その匂いがカカシのものだと分かった途端、頬に赤みが差すのをきっかけに、顔が、身体がどんどん熱くなりそれが抑えられなくて。
イルカは焦った。
初めてカカシと居酒屋で顔を合わせたのは偶然だった。そこで初めて杯を酌み交わして。会話自体はそこまで弾まなかったが、心地良い空気で物腰も柔らかく、冗談さえ口にするカカシは意外だったが、それは無論悪い意味ではなく。普段は上忍からの誘いは遠慮する事が多かったが、そこからはカカシに誘われるままに頷いた。
そう、ナルト繋がりで知り合った、上忍と中忍の良好な関係。
ただそれだけでそれ以上でもそれ以下でもなく。
上忍師であるアスマと似たような。
尊敬していて。
そうだ。
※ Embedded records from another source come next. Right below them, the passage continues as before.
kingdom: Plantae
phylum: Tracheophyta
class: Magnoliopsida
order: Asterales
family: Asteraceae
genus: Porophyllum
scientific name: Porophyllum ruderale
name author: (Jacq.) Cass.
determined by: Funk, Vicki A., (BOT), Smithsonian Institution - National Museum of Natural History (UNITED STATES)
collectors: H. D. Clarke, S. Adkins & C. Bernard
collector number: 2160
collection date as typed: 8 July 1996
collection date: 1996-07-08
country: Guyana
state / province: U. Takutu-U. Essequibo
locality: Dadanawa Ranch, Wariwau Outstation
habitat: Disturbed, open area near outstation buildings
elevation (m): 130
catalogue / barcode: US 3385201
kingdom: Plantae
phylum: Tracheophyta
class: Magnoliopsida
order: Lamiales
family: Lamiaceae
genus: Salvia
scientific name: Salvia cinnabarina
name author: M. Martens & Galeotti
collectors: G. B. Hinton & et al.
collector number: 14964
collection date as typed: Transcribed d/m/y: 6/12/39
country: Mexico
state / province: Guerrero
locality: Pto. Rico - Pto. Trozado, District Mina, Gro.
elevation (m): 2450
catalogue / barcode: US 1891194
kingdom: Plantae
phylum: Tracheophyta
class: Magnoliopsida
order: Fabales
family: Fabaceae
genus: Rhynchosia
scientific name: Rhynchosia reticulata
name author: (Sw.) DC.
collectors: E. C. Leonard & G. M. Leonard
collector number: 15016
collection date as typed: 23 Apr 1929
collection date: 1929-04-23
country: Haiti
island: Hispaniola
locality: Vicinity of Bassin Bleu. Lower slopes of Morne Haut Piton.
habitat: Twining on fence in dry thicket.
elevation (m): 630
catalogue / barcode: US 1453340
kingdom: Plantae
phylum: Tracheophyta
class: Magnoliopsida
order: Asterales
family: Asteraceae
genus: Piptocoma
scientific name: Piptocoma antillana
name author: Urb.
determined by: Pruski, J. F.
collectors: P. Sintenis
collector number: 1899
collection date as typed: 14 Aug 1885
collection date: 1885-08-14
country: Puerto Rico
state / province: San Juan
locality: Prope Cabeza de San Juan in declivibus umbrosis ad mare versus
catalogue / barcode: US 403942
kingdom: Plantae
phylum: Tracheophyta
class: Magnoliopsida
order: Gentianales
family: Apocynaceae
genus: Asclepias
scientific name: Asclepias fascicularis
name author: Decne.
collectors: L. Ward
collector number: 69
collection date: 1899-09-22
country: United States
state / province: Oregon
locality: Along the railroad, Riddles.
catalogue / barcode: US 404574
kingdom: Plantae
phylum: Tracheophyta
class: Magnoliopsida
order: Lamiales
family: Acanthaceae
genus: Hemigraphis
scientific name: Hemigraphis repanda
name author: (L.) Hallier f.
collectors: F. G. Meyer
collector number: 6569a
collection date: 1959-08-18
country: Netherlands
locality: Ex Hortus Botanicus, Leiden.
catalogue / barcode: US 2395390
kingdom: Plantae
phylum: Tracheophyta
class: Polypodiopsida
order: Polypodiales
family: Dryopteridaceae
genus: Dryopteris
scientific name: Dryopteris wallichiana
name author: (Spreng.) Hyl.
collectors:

尊敬だ。
カカシへの想いは、尊敬だけなはずなのに。
初めて嗅いだカカシの匂いが想像以上に自分を混乱させた。動揺を抑えられない。
違う。
そんなんじゃない。
否定したいのに、裏腹に体温は上がったまま。
(やばいやばいやばいやばい)
口をぐっと結んだ。
カカシはそんなイルカにに気がつくはずもなく。着替えながら今度一楽の冷やし中華に挑戦してみようかと思ってるんだよね、そんな話題を口にした。
それはいいですね。
マヨネーズつけると美味いですよ。
じゃあ今度俺も食べようかな。
普段交わしている会話を口に出さなきゃ。
笑いながら返事をしなければ。
そう、返事をしなくては。
それなのにドクドクと鳴る心音は止みそうにもなく、カカシの匂いが残るアンダーウェアをぎゅうと握りしめ返事をしようと口を開いた瞬間、着替え終えたカカシがカーテンを開けた。
カーテンが開く音に反応してカカシの方へ反射的に顔を向け、そこで青みがかった目と視線が交わる。
「あ、・・・・・・」
思わず漏れたのはそんな声だった。
今自分はどんな顔をしているのだろうか。
そう思う間もなく、カカシがその青みがかった目を僅かに丸くさせるから、逃げ出したくなった。最悪だ。兎に角何か言い訳をしなくてはと、あの、とたどたどしく口を開いたと同時にカカシの手がにゅっと伸びる。
それは一瞬の出来事だった。
顔を真っ赤にさせたまま丸で金魚のように口をパクパクさせているイルカの手をカカシが掴むと、ぐいっと勢いよく引っぱった。そして再びカーテンが閉められ。
カカシ先生、と口にしようとしたイルカの言葉は途中で途切れる。
その後どうなったかなんて、自分ではとても口には出来ない。